コロナ第3波に備える最新知識

ワクチンは効果ありそうだが…集団免疫は獲得できるのか?

(C)ロイター/Dinendra Haria/SOPA Images/Sipa USA

 新型コロナウイルス収束に向けて、世界中がワクチン接種に躍起になっている。

 その狙いは新型コロナウイルス感染症による重症者数を減らし、集団免疫を完成させて蔓延の防止を図ることにある。

 集団免疫とは、特定の集団のなかで感染症にかかるか、ワクチンを打って、多くの人が免疫を獲得し、それにより集団全体が感染から守られるようになる現象を指す。

 集団免疫を獲得するにはその集団内にどの程度の割合の免疫保有者(集団免疫閾値)が存在すればいいのか。

「昨年3月には人口の6割が感染すれば流行が収束するといわれました。感染疫学の本場である英国の疫学の教授がそう主張したからです。英国などは、この主張に基づいて積極的な感染対策を打ち出しませんでした。その結果、感染大国になったのです」(弘邦医院・林雅之院長)

 過ちの原因は「何も対策をしなければ感染者は右肩上がりに増えて人口の6割以上が感染する」と考えたことだ。

 しかし、感染が深刻といわれた中国・武漢であれ、横浜に寄港したダイヤモンド・プリンセス号であれ、感染者がその集団の2割を超えることはなかった。感染が広がるにつれ、免疫力の強い人が残り、感染効率が落ちるうえ、多くの人が予防策を取ったからだ。そのため、いまでは集団免疫閾値の計算は、基本再生産数(1人の感染者が周りの免疫を持たない人に平均何人にうつすかを示す数字)ではなく、実効再生産数(すでに感染が広がっている状況下で1人の感染者が平均何人にうつすかを示す数字)で計算する方がいいとされている。結果、集団免疫閾値は、状況により、その数値はすぐに変化するため一定にならないものの、総人口の2割程度でもいいのではないか、との意見がある。

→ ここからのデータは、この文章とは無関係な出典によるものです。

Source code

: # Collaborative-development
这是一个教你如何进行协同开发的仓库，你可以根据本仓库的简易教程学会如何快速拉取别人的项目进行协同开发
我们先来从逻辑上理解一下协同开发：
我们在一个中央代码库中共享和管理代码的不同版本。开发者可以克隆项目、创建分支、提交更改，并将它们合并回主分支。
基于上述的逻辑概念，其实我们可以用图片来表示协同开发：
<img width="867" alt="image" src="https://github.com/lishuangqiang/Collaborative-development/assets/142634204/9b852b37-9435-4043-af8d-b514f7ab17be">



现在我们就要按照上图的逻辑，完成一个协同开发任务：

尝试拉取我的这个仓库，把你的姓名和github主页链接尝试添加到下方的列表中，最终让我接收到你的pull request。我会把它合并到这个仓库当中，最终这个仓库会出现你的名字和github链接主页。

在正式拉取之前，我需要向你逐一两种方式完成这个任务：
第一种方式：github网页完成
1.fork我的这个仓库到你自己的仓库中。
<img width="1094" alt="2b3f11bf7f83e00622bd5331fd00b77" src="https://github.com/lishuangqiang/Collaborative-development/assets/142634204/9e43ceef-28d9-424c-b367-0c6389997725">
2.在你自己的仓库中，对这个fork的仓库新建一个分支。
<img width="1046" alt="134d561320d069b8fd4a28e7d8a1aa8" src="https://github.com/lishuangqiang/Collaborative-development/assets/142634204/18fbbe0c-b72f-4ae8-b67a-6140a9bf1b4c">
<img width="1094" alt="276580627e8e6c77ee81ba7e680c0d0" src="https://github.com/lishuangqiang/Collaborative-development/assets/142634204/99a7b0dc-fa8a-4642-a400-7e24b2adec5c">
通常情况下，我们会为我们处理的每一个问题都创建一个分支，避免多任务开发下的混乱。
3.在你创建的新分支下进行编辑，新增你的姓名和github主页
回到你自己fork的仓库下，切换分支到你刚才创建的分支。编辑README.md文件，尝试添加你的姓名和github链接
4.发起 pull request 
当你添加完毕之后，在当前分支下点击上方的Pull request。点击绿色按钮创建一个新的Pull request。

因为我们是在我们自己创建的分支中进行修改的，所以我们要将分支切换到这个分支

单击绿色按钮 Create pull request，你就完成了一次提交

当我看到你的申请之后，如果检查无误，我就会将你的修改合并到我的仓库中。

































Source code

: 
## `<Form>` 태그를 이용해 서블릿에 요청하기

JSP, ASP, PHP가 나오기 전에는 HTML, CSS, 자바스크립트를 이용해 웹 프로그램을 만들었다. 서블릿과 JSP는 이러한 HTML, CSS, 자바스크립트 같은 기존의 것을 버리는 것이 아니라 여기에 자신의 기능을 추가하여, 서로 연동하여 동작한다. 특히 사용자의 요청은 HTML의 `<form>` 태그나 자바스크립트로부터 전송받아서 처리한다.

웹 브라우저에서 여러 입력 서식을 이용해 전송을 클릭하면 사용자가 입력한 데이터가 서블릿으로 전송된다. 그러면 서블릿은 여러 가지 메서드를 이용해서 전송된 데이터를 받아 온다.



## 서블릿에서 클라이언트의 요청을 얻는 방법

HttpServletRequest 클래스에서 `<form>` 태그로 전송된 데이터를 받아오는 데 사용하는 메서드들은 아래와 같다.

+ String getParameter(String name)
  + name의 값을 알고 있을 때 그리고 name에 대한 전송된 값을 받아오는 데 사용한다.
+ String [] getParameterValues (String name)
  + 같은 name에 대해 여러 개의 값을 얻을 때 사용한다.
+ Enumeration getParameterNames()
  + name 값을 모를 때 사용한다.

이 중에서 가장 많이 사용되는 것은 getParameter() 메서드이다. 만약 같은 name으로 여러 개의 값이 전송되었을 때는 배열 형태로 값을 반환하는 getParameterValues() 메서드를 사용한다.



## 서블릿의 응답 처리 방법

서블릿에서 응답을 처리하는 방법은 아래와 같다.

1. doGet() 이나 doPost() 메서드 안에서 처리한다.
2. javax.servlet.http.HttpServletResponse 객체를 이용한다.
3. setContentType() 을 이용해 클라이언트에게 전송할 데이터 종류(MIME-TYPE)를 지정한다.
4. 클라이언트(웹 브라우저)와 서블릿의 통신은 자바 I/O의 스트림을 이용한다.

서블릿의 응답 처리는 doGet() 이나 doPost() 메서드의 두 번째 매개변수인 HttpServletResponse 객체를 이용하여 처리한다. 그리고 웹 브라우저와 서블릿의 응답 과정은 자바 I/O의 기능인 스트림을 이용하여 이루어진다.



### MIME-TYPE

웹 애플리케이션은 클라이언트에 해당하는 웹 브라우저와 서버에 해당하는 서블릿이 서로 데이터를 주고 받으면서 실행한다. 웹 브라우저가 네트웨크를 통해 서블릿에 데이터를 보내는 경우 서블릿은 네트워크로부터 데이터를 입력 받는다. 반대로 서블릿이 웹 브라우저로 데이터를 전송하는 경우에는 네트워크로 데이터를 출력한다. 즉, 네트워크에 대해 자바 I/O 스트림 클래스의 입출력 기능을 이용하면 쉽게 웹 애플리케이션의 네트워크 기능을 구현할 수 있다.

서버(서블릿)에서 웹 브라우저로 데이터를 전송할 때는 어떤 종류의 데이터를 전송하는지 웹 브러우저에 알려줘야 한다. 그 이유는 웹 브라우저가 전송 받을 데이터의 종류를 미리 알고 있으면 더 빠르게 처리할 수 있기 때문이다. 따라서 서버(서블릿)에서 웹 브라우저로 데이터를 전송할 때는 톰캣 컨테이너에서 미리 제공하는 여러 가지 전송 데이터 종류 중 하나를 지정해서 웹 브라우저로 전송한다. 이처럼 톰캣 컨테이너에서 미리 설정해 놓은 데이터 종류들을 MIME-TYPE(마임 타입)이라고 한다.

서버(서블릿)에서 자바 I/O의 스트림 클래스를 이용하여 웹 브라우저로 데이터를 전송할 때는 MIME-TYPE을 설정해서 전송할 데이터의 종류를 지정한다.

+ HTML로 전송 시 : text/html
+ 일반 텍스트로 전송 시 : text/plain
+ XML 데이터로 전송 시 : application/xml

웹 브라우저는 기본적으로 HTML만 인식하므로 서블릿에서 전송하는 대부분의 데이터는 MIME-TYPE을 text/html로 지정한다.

 そこで注目されるのがイスラエルだ。ワクチン接種が世界最速で進んでいるからだ。人口920万人のこの国では1月21日時点でおよそ27%に当たる244万人が1回目のワクチンの接種を終えている。

「問題はワクチン接種の効果がいつ表れるか、です。イスラエル保健省のワクチン接種に関する暫定数値によると、接種後7日以内の感染が確認されたのが4484人、8日から14日以内が3186人に対し、15日から22日経過した人では、353人でした。ワクチン接種後の入院人数は、375人で、そのうち、接種から2週間を超えている人は7人でした。このことからワクチンは接種後約2週間で免疫を獲得すると推定されます」(林院長)

 一方、イスラエルの累計回復者数は22日までに49万7347人。つまり、イスラエルでは免疫を獲得すると考えられる人は2月上旬には約294万人と人口の3割を超えることになる。イスラエルのネタニヤフ首相は「ワクチン接種がこのままうまく進めば、2月にもパンデミックを脱することができる可能性がある」と語っている。それはその時点で集団免疫が完成すると考えているからではないか。

 むろん、中和(ウイルスを不活化する)抗体を得られたとしても、いつまで効果が続くかはわからない。とはいえ、イスラエルの今後は、東京五輪を含めた、世界の近未来を占うことになりそうだ。